18h30 O médico comprova se Lockett está consciente. Está, consta do relatório.

18h33 O médico volta a examinar o estado do preso e opina que esta inconsciente. Esta afirmação não coincide com os relatos das testemunhas e jornalistas, que asseguram que o condenado se queixava, tentava desfazer das ataduras e tensionava sua mandíbula como resultado da dor. Os momentos de caos e tensão vividos não ficam refletidos no relatório de Patton. O médico indicou que se podia injetar o bromuro de vecuronio –que provoca paralisia e o bloqueio da respiração- e o cloreto potásico –que para o coração e provoca a morte-.

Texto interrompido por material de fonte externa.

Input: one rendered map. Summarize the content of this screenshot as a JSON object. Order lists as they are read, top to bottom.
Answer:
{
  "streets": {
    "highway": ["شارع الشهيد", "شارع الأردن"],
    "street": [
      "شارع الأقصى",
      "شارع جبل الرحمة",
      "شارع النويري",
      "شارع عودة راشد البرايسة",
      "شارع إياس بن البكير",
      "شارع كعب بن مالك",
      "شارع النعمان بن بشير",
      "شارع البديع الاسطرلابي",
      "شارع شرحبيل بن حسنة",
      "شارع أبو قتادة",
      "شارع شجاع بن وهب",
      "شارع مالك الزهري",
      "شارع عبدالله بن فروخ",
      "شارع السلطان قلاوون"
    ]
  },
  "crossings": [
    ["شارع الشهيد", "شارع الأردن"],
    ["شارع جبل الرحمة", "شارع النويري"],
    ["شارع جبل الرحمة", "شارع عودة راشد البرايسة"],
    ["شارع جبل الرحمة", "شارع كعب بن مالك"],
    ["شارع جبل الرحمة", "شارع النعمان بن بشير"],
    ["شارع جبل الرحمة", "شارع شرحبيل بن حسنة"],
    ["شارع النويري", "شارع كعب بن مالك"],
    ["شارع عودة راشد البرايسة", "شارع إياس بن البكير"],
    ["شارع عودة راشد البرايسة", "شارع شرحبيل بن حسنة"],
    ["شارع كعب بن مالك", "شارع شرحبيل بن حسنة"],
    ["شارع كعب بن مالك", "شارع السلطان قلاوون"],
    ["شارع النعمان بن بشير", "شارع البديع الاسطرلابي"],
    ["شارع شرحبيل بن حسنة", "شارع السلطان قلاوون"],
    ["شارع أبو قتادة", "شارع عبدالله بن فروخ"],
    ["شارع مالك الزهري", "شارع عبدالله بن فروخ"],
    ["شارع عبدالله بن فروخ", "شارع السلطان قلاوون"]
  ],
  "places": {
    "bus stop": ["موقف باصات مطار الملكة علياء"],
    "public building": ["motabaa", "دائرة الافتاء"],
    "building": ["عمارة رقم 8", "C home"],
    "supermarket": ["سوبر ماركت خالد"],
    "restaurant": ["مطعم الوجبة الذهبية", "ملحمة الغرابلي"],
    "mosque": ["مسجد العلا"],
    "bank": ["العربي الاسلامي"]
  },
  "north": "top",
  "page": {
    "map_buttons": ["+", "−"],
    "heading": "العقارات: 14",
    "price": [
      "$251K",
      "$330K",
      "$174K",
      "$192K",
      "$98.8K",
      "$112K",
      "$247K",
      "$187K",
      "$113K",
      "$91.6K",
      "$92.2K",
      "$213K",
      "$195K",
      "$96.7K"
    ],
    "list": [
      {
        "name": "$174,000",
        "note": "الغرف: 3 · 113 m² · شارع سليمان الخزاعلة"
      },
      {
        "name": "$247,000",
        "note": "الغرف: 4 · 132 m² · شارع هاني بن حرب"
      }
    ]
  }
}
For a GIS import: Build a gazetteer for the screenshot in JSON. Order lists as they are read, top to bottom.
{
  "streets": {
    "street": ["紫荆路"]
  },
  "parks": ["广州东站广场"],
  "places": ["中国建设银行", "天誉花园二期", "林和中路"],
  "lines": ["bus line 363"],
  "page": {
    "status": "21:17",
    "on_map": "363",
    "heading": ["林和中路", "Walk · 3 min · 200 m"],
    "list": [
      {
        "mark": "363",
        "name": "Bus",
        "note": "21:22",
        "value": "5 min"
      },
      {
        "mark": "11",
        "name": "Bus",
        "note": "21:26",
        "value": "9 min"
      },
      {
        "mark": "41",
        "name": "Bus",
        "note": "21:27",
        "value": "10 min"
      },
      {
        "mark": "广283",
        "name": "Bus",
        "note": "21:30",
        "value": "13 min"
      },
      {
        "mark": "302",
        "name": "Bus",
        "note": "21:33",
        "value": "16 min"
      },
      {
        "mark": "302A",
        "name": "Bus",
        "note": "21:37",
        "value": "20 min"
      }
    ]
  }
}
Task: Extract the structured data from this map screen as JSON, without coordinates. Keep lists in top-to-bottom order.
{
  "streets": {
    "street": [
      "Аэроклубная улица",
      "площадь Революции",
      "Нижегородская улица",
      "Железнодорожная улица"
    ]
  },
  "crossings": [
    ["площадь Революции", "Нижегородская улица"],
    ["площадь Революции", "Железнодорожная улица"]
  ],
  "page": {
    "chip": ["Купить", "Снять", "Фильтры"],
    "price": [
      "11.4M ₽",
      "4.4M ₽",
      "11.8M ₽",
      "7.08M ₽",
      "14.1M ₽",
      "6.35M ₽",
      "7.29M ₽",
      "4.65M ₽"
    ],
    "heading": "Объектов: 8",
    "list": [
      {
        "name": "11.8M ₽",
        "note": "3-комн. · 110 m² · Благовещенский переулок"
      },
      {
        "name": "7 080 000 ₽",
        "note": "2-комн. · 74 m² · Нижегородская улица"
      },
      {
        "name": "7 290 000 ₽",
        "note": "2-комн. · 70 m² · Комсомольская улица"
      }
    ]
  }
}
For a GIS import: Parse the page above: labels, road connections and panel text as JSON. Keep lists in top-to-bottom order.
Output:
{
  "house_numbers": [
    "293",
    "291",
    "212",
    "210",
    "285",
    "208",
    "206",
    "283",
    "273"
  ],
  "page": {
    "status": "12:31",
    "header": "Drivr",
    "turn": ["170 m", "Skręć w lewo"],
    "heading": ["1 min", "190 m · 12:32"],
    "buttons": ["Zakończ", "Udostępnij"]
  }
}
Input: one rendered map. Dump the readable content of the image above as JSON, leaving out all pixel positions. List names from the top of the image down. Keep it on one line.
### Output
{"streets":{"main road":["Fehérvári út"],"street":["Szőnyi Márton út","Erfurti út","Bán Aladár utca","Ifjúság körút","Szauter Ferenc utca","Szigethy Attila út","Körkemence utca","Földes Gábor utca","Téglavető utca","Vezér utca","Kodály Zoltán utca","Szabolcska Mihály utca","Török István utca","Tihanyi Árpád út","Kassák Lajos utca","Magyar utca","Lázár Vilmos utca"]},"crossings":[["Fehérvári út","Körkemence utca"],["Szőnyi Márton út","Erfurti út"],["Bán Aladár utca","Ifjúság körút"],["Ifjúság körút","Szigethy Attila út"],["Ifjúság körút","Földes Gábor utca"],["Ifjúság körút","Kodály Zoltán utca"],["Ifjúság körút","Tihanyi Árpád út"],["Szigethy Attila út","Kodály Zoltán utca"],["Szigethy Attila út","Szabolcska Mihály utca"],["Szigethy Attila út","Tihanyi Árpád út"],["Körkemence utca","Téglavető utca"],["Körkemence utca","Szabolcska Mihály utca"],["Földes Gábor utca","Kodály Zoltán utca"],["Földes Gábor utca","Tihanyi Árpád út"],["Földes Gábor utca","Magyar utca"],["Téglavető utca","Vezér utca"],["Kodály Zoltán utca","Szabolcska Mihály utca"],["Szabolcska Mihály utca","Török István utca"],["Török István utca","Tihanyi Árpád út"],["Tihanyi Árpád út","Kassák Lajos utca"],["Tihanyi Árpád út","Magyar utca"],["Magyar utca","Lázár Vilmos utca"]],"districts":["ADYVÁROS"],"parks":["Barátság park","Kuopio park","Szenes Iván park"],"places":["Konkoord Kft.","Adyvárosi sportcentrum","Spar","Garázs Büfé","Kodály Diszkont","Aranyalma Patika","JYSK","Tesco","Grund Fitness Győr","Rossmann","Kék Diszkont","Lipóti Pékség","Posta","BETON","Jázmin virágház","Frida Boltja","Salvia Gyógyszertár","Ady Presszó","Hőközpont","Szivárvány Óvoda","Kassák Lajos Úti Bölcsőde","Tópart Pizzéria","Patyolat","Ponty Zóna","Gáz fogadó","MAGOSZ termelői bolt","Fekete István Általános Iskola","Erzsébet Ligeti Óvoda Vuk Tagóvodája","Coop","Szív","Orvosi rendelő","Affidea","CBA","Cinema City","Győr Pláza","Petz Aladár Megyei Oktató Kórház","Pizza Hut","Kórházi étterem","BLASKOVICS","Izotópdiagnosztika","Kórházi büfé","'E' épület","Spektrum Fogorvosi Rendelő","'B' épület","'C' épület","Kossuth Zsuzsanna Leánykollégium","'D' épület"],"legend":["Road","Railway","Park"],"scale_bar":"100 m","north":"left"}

18h42 Se fecham as cortinas. O especialista sanguíneo e o médico comprovam a via do condenado.

18h44-18h56 O médico informa de que a veia se fechou e que os medicamentos derramaram ou entraram só na pele. O carcereiro contacta o diretor da prisão e pergunta: “Têm proporcionado ao condenado fármacos suficientes como para lhe provocar a morte?” O médico responde que não. O diretor pergunta: “Existe outra veia pela que se possa injetar e, se é assim, os medicamentos fazem o efeito esperado?” O médico responde negativamente a ambas questões. O diretor volta a fazer pergunta se o preso tem em seu corpo fármacos suficientes para morrer. O médico replica de novo que não. Quando o diretor pergunta pelo estado do réu, o carcereiro responde que o médico está o examinando e que está inconsciente e com uma batida de coração débil.

18h56 O diretor da prisão Patton ordena suspender a execução sob a autoridade que lhe concede o Governador.

19h06 O médico anuncia a morte de Clayton Lockett.

Passava 43 minutos desde de que começasse a execução às 18h23 com a administração do midazolam. Os últimos 20 viveu sem testemunhas independentes.